Job item: When writing out the entries below, keep only the lines from the line with "Men den goda nyheten är att de flesta message" to the line with "estructura en el", both included, exactly as they are, and leave the pictures aside.

──────────────────────────────

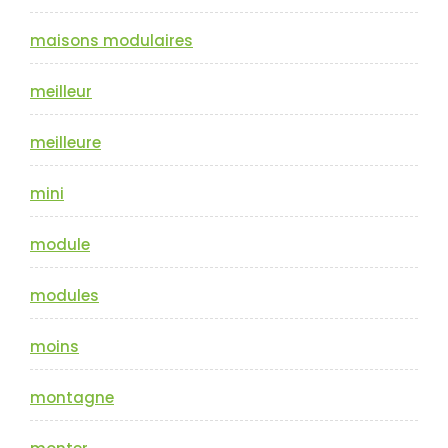
maisons modulaires
meilleur
meilleure
mini
module
modules
moins
montagne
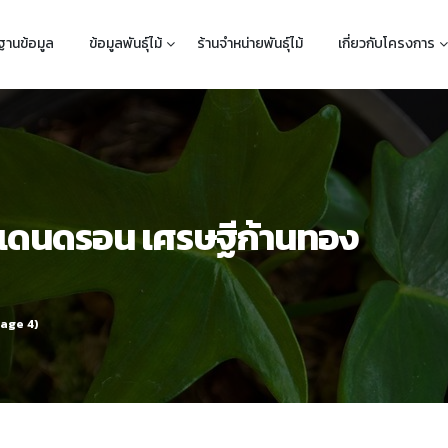
ฐานข้อมูล
ข้อมูลพันธุ์ไม้
ร้านจำหน่ายพันธุ์ไม้
เกี่ยวกับโครงการ
ลเดนดรอน เศรษฐีก้านทอง
age 4)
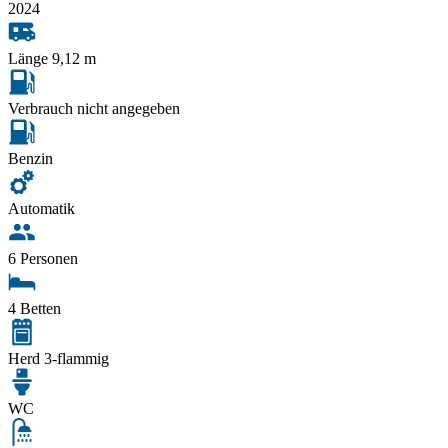
2024
Länge 9,12 m
Verbrauch nicht angegeben
Benzin
Automatik
6 Personen
4 Betten
Herd 3-flammig
WC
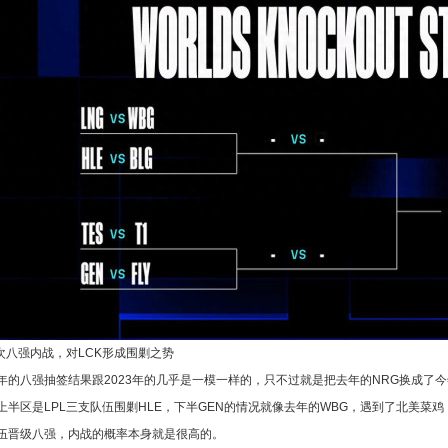
再次八强内战，对LCK形成围剿之势
年的八强抽签结果跟2023年的几乎是一模一样的，只不过就是把去年的NRG换成了今
上半区是LPL三支队伍围剿HLE，下半GEN的情况就像去年的WBG，遇到了北美菜
伍晋级八强，内战的概率本身就是很高的。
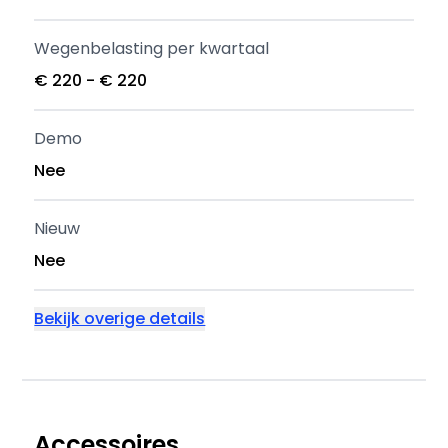
Wegenbelasting per kwartaal
€ 220 - € 220
Demo
Nee
Nieuw
Nee
Bekijk overige details
Accessoires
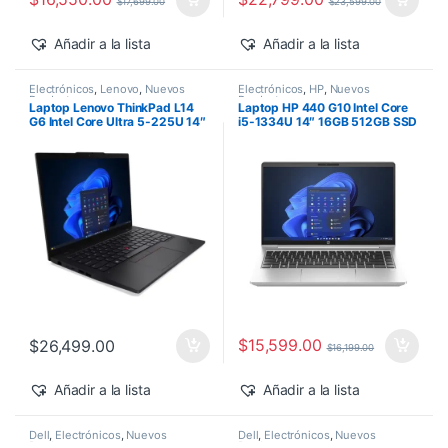
$
17,699.00
$
23,599.00
Añadir a la lista
Añadir a la lista
Electrónicos
,
Lenovo
,
Nuevos
Electrónicos
,
HP
,
Nuevos
Productos
Productos
Laptop Lenovo ThinkPad L14
Laptop HP 440 G10 Intel Core
G6 Intel Core Ultra 5-225U 14″
i5-1334U 14″ 16GB 512GB SSD
16GB 512GB SSD Windows 11
Windows 11 Pro
Pro
$
15,599.00
$
26,499.00
$
16,199.00
Añadir a la lista
Añadir a la lista
Dell
,
Electrónicos
,
Nuevos
Dell
,
Electrónicos
,
Nuevos
Productos
Productos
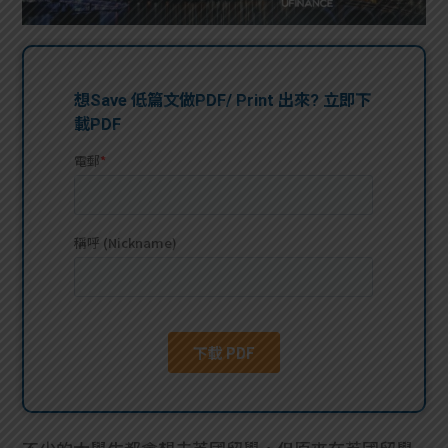
問題
計算
大專
機
學生
生筍
學生
福利
工推
故事
uFina
介
聯絡
分享
nce
搵工
我們
大學
校園
Gui
生學
贊助
de
費貸
Exc
款
han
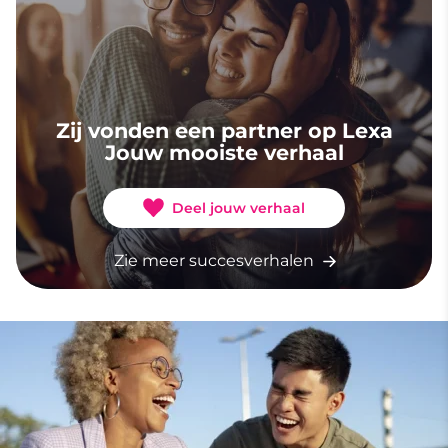
Zij vonden een partner op Lexa
Jouw mooiste verhaal
Deel jouw verhaal
Zie meer succesverhalen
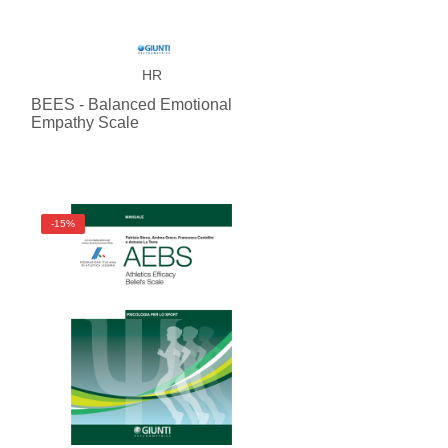
HR
BEES - Balanced Emotional
Empathy Scale
-15%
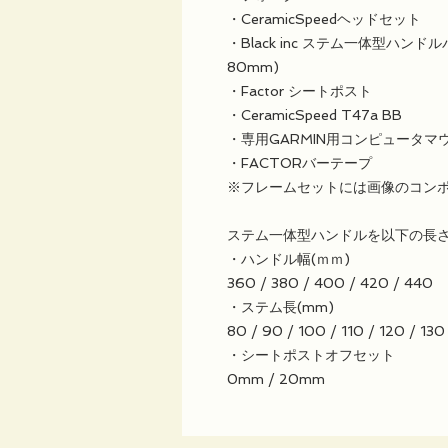
・CeramicSpeedヘッドセット
・Black inc ステム一体型ハンド
80mm)
・Factor シートポスト
・CeramicSpeed T47a BB
・専用GARMIN用コンピュータマ
・FACTORバーテープ
※フレームセットには画像のコン
ステム一体型ハンドルを以下の長
・ハンドル幅(ｍｍ)
360 / 380 / 400 / 420 / 440
・ステム長(mm)
80 / 90 / 100 / 110 / 120 / 130
・シートポストオフセット
0mm / 20mm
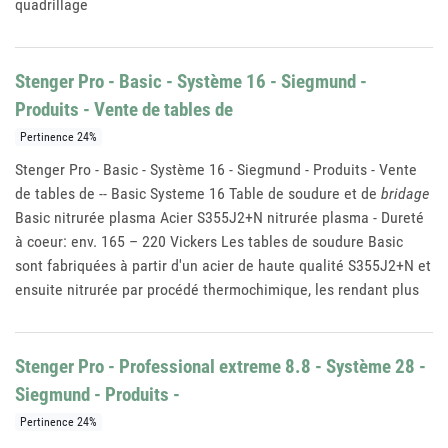
quadrillage
Stenger Pro - Basic - Système 16 - Siegmund -
Produits - Vente de tables de
Pertinence 24%
Stenger Pro - Basic - Système 16 - Siegmund - Produits - Vente
de tables de -- Basic Systeme 16 Table de soudure et de
bridage
Basic nitrurée plasma Acier S355J2+N nitrurée plasma - Dureté
à coeur: env. 165 – 220 Vickers Les tables de soudure Basic
sont fabriquées à partir d'un acier de haute qualité S355J2+N et
ensuite nitrurée par procédé thermochimique, les rendant plus
Stenger Pro - Professional extreme 8.8 - Système 28 -
Siegmund - Produits -
Pertinence 24%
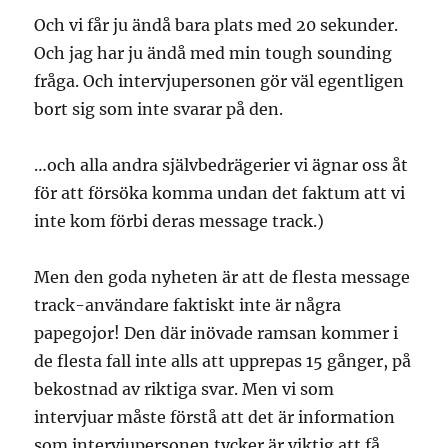
Och vi får ju ändå bara plats med 20 sekunder.
Och jag har ju ändå med min tough sounding
fråga. Och intervjupersonen gör väl egentligen
bort sig som inte svarar på den.
…och alla andra självbedrägerier vi ägnar oss åt
för att försöka komma undan det faktum att vi
inte kom förbi deras message track.)
Men den goda nyheten är att de flesta message
track-användare faktiskt inte är några
papegojor! Den där inövade ramsan kommer i
de flesta fall inte alls att upprepas 15 gånger, på
bekostnad av riktiga svar. Men vi som
intervjuar måste förstå att det är information
som intervjupersonen tycker är viktig att få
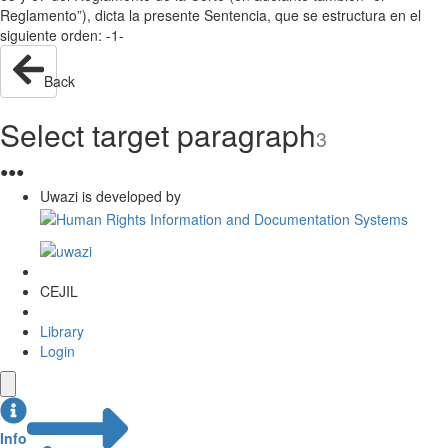
Reglamento”), dicta la presente Sentencia, que se estructura en el
siguiente orden: -1-
Back
Select target paragraph
3
●
●
●
Uwazi is developed by
CEJIL
Library
Login
Info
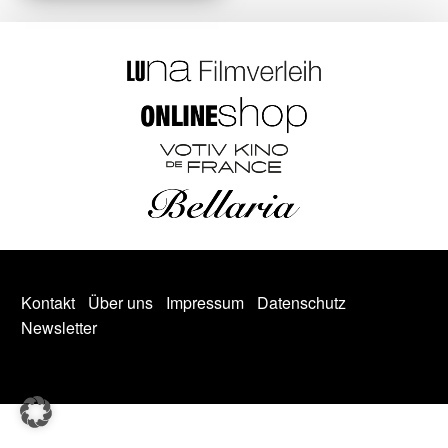
Kontakt
Über uns
Impressum
Datenschutz
Newsletter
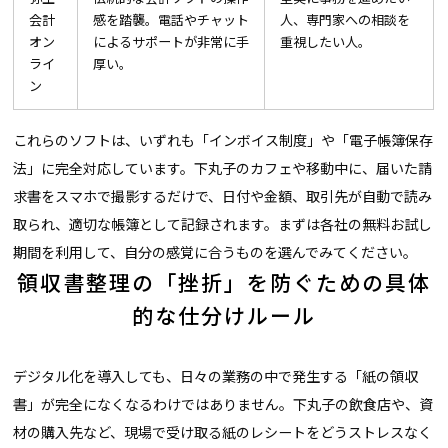
会計
感を踏襲。電話やチャット
人、専門家への相談を
オン
によるサポートが非常に手
重視したい人。
ライ
厚い。
ン
これらのソフトは、いずれも「インボイス制度」や「電子帳簿保存
法」に完全対応しています。下丸子のカフェや移動中に、届いた請
求書をスマホで撮影するだけで、日付や金額、取引先が自動で読み
取られ、適切な帳簿として記録されます。まずは各社の無料お試し
期間を利用して、自分の感覚に合うものを選んでみてください。
領収書整理の「挫折」を防ぐための具体
的な仕分けルール
デジタル化を導入しても、日々の業務の中で発生する「紙の領収
書」が完全になくなるわけではありません。下丸子の飲食店や、資
材の購入先など、現場で受け取る紙のレシートをどうストレスなく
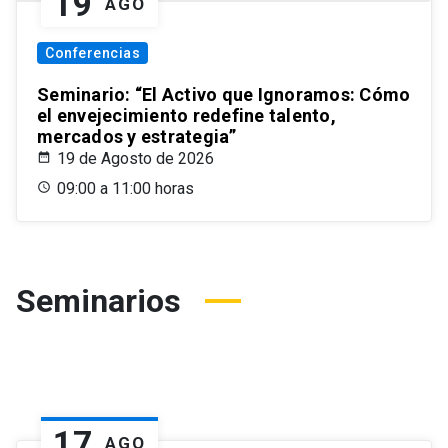
19
AGO
Conferencias
Seminario: “El Activo que Ignoramos: Cómo
el envejecimiento redefine talento,
mercados y estrategia”
19 de Agosto de 2026
09:00 a 11:00 horas
Seminarios
17
AGO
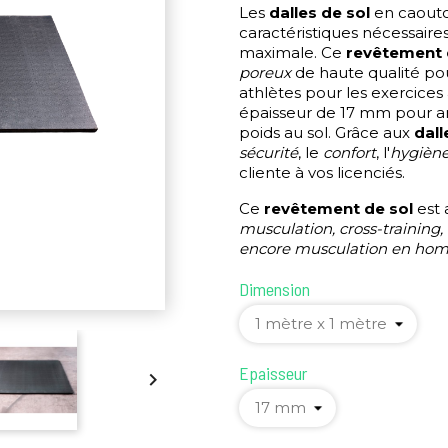
Les
dalles de sol
en caout
caractéristiques nécessaire
maximale. Ce
revêtement 
poreux
de haute qualité pou
athlètes pour les exercices
épaisseur de 17 mm pour am
poids au sol. Grâce aux
dall
sécurité
, le
confort
, l'
hygièn
cliente à vos licenciés.
Ce
revêtement de sol
est 
musculation, cross-training,
encore musculation en ho
Dimension
Epaisseur

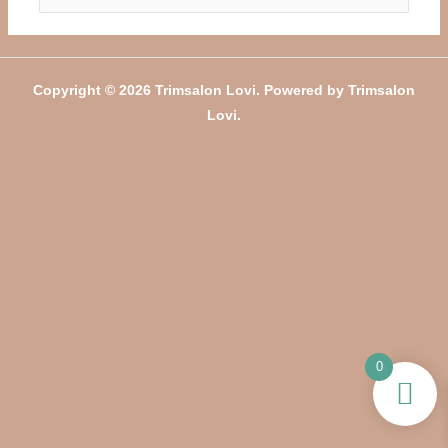
naar:
Copyright © 2026 Trimsalon Lovi. Powered by Trimsalon
Lovi.
0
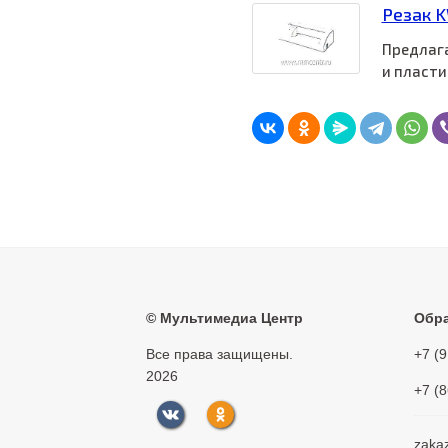
Резак 
Предлага
и пласти
©
Мультимедиа Центр
Обра
Все права защищены.
+7 (
2026
+7 (
zaka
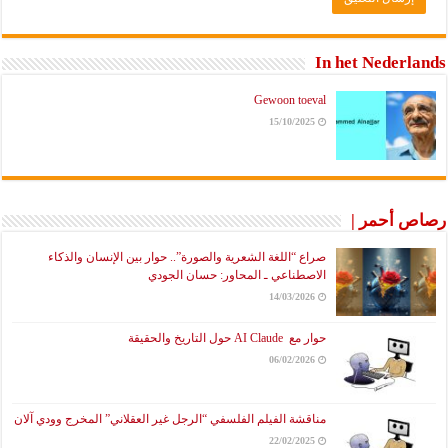
In het Nederlands
Gewoon toeval
15/10/2025
رصاص أحمر |
صراع “اللغة الشعرية والصورة”.. حوار بين الإنسان والذكاء
الاصطناعي ـ المحاور: حسان الجودي
14/03/2026
حوار مع AI Claude حول التاريخ والحقيقة
06/02/2026
مناقشة الفيلم الفلسفي “الرجل غير العقلاني” المخرج وودي آلان
22/02/2025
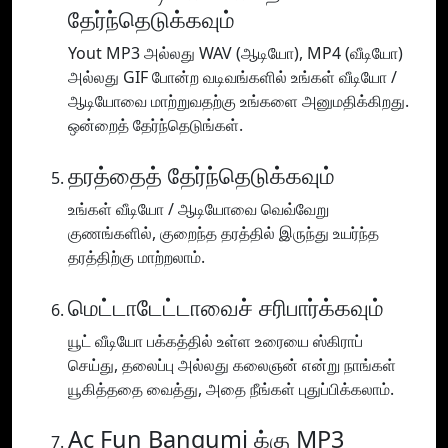
தேர்ந்தெடுக்கவும்
Yout MP3 அல்லது WAV (ஆடியோ), MP4 (வீடியோ)
அல்லது GIF போன்ற வடிவங்களில் உங்கள் வீடியோ /
ஆடியோவை மாற்றுவதற்கு உங்களை அனுமதிக்கிறது.
ஒன்றைத் தேர்ந்தெடுங்கள்.
தரத்தைத் தேர்ந்தெடுக்கவும்
உங்கள் வீடியோ / ஆடியோவை வெவ்வேறு
குணங்களில், குறைந்த தரத்தில் இருந்து உயர்ந்த
தரத்திற்கு மாற்றலாம்.
மெட்டாடேட்டாவைச் சரிபார்க்கவும்
யூட் வீடியோ பக்கத்தில் உள்ள உரையை ஸ்கிராப்
செய்து, தலைப்பு அல்லது கலைஞன் என்று நாங்கள்
யூகித்ததை வைத்து, அதை நீங்கள் புதுப்பிக்கலாம்.
Ac Fun Bangumi க்கு MP3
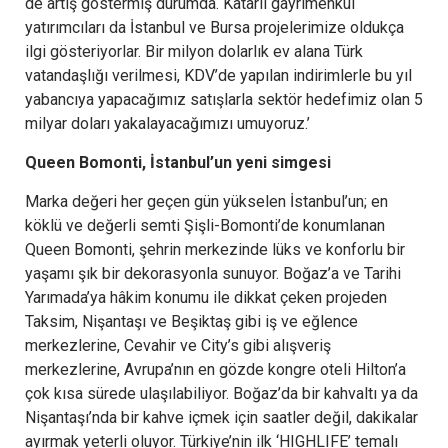
de artış göstermiş durumda. Katarlı gayrimenkul
yatırımcıları da İstanbul ve Bursa projelerimize oldukça
ilgi gösteriyorlar. Bir milyon dolarlık ev alana Türk
vatandaşlığı verilmesi, KDV’de yapılan indirimlerle bu yıl
yabancıya yapacağımız satışlarla sektör hedefimiz olan 5
milyar doları yakalayacağımızı umuyoruz.’
Queen Bomonti, İstanbul’un yeni simgesi
Marka değeri her geçen gün yükselen İstanbul’un; en
köklü ve değerli semti Şişli-Bomonti’de konumlanan
Queen Bomonti, şehrin merkezinde lüks ve konforlu bir
yaşamı şık bir dekorasyonla sunuyor. Boğaz’a ve Tarihi
Yarımada’ya hâkim konumu ile dikkat çeken projeden
Taksim, Nişantaşı ve Beşiktaş gibi iş ve eğlence
merkezlerine, Cevahir ve City’s gibi alışveriş
merkezlerine, Avrupa’nın en gözde kongre oteli Hilton’a
çok kısa sürede ulaşılabiliyor. Boğaz’da bir kahvaltı ya da
Nişantaşı’nda bir kahve içmek için saatler değil, dakikalar
ayırmak yeterli oluyor. Türkiye’nin ilk ‘HIGHLIFE’ temalı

──────────────────────────────

Answer to the exercise:
Men den goda nyheten är att de flesta message
track-användare faktiskt inte är några
papegojor! Den där inövade ramsan kommer i
de flesta fall inte alls att upprepas 15 gånger, på
bekostnad av riktiga svar. Men vi som
intervjuar måste förstå att det är information
som intervjupersonen tycker är viktig att få
Reglamento”), dicta la presente Sentencia, que se estructura en el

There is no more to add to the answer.